■ **Required action**
Retype every one of the following items word for word, keeping the source text but omitting the pictures from your answer.

■ **Dataset items**

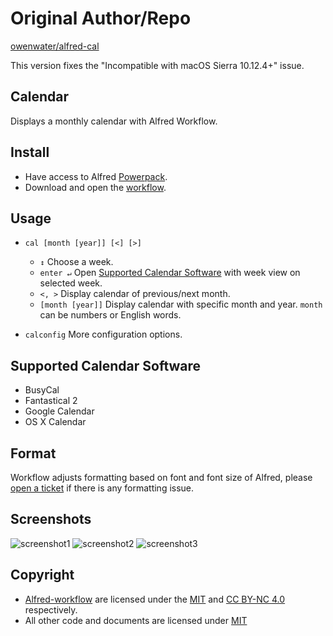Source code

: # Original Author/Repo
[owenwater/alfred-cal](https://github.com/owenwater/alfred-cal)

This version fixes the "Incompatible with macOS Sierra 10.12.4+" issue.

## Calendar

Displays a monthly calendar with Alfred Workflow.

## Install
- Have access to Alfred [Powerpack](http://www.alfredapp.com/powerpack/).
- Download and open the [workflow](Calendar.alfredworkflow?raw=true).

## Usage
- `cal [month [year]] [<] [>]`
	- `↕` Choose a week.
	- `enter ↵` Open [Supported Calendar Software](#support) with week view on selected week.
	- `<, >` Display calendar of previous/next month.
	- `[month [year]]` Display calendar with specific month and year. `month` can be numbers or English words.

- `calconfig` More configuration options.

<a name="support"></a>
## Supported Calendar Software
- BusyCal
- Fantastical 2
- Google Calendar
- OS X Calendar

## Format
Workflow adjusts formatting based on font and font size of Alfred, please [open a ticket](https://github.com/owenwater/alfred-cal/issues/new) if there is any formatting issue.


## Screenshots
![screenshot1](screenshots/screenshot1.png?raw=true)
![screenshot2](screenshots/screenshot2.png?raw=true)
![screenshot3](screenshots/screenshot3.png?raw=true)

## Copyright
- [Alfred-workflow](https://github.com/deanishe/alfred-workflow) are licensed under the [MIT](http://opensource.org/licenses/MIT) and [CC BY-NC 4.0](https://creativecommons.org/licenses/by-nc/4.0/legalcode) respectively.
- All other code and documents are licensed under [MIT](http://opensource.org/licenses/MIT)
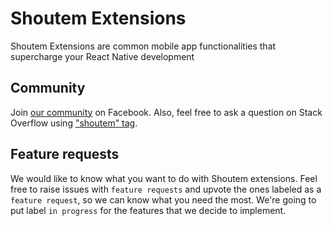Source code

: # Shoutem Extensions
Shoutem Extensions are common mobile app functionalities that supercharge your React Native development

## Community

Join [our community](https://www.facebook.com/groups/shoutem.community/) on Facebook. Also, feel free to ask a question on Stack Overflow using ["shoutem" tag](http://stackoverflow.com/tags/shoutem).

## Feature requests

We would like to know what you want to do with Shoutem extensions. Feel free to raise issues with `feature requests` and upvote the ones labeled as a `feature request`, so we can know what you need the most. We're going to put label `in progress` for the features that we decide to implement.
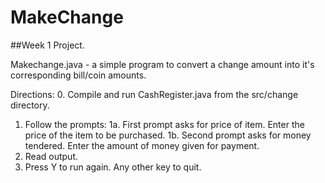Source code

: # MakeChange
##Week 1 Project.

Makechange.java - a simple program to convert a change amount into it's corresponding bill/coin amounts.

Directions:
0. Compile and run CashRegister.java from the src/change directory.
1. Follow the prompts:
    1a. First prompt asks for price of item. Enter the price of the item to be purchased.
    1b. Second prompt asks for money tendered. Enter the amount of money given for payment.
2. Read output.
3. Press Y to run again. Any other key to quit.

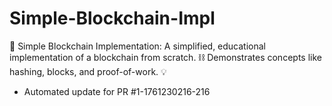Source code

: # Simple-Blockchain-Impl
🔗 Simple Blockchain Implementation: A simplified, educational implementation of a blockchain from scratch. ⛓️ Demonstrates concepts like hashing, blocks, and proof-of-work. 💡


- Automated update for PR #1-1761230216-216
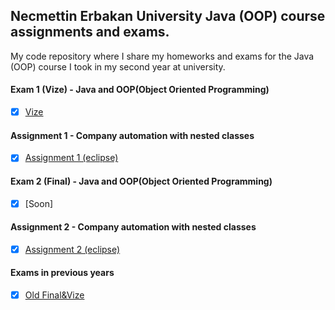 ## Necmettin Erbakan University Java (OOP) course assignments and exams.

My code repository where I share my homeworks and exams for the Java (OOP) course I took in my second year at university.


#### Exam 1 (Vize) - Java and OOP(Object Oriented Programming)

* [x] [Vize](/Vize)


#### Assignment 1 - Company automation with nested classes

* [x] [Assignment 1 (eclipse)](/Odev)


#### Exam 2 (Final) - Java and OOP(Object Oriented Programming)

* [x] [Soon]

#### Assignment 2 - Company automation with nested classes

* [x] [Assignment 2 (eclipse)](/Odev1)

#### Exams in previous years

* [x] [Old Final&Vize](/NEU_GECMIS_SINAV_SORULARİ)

■ **Reply**
Source code

: # Original Author/Repo
[owenwater/alfred-cal](https://github.com/owenwater/alfred-cal)

This version fixes the "Incompatible with macOS Sierra 10.12.4+" issue.

## Calendar

Displays a monthly calendar with Alfred Workflow.

## Install
- Have access to Alfred [Powerpack](http://www.alfredapp.com/powerpack/).
- Download and open the [workflow](Calendar.alfredworkflow?raw=true).

## Usage
- `cal [month [year]] [<] [>]`
	- `↕` Choose a week.
	- `enter ↵` Open [Supported Calendar Software](#support) with week view on selected week.
	- `<, >` Display calendar of previous/next month.
	- `[month [year]]` Display calendar with specific month and year. `month` can be numbers or English words.

- `calconfig` More configuration options.

<a name="support"></a>
## Supported Calendar Software
- BusyCal
- Fantastical 2
- Google Calendar
- OS X Calendar

## Format
Workflow adjusts formatting based on font and font size of Alfred, please [open a ticket](https://github.com/owenwater/alfred-cal/issues/new) if there is any formatting issue.


## Screenshots
![screenshot1](screenshots/screenshot1.png?raw=true)
![screenshot2](screenshots/screenshot2.png?raw=true)
![screenshot3](screenshots/screenshot3.png?raw=true)

## Copyright
- [Alfred-workflow](https://github.com/deanishe/alfred-workflow) are licensed under the [MIT](http://opensource.org/licenses/MIT) and [CC BY-NC 4.0](https://creativecommons.org/licenses/by-nc/4.0/legalcode) respectively.
- All other code and documents are licensed under [MIT](http://opensource.org/licenses/MIT)
Source code

: # Shoutem Extensions
Shoutem Extensions are common mobile app functionalities that supercharge your React Native development

## Community

Join [our community](https://www.facebook.com/groups/shoutem.community/) on Facebook. Also, feel free to ask a question on Stack Overflow using ["shoutem" tag](http://stackoverflow.com/tags/shoutem).

## Feature requests

We would like to know what you want to do with Shoutem extensions. Feel free to raise issues with `feature requests` and upvote the ones labeled as a `feature request`, so we can know what you need the most. We're going to put label `in progress` for the features that we decide to implement.
Source code

: # MakeChange
##Week 1 Project.

Makechange.java - a simple program to convert a change amount into it's corresponding bill/coin amounts.

Directions:
0. Compile and run CashRegister.java from the src/change directory.
1. Follow the prompts:
    1a. First prompt asks for price of item. Enter the price of the item to be purchased.
    1b. Second prompt asks for money tendered. Enter the amount of money given for payment.
2. Read output.
3. Press Y to run again. Any other key to quit.

Source code

: # Simple-Blockchain-Impl
🔗 Simple Blockchain Implementation: A simplified, educational implementation of a blockchain from scratch. ⛓️ Demonstrates concepts like hashing, blocks, and proof-of-work. 💡


- Automated update for PR #1-1761230216-216
 ## Necmettin Erbakan University Java (OOP) course assignments and exams.

My code repository where I share my homeworks and exams for the Java (OOP) course I took in my second year at university.


#### Exam 1 (Vize) - Java and OOP(Object Oriented Programming)

* [x] [Vize](/Vize)


#### Assignment 1 - Company automation with nested classes

* [x] [Assignment 1 (eclipse)](/Odev)


#### Exam 2 (Final) - Java and OOP(Object Oriented Programming)

* [x] [Soon]

#### Assignment 2 - Company automation with nested classes

* [x] [Assignment 2 (eclipse)](/Odev1)

#### Exams in previous years

* [x] [Old Final&Vize](/NEU_GECMIS_SINAV_SORULARİ)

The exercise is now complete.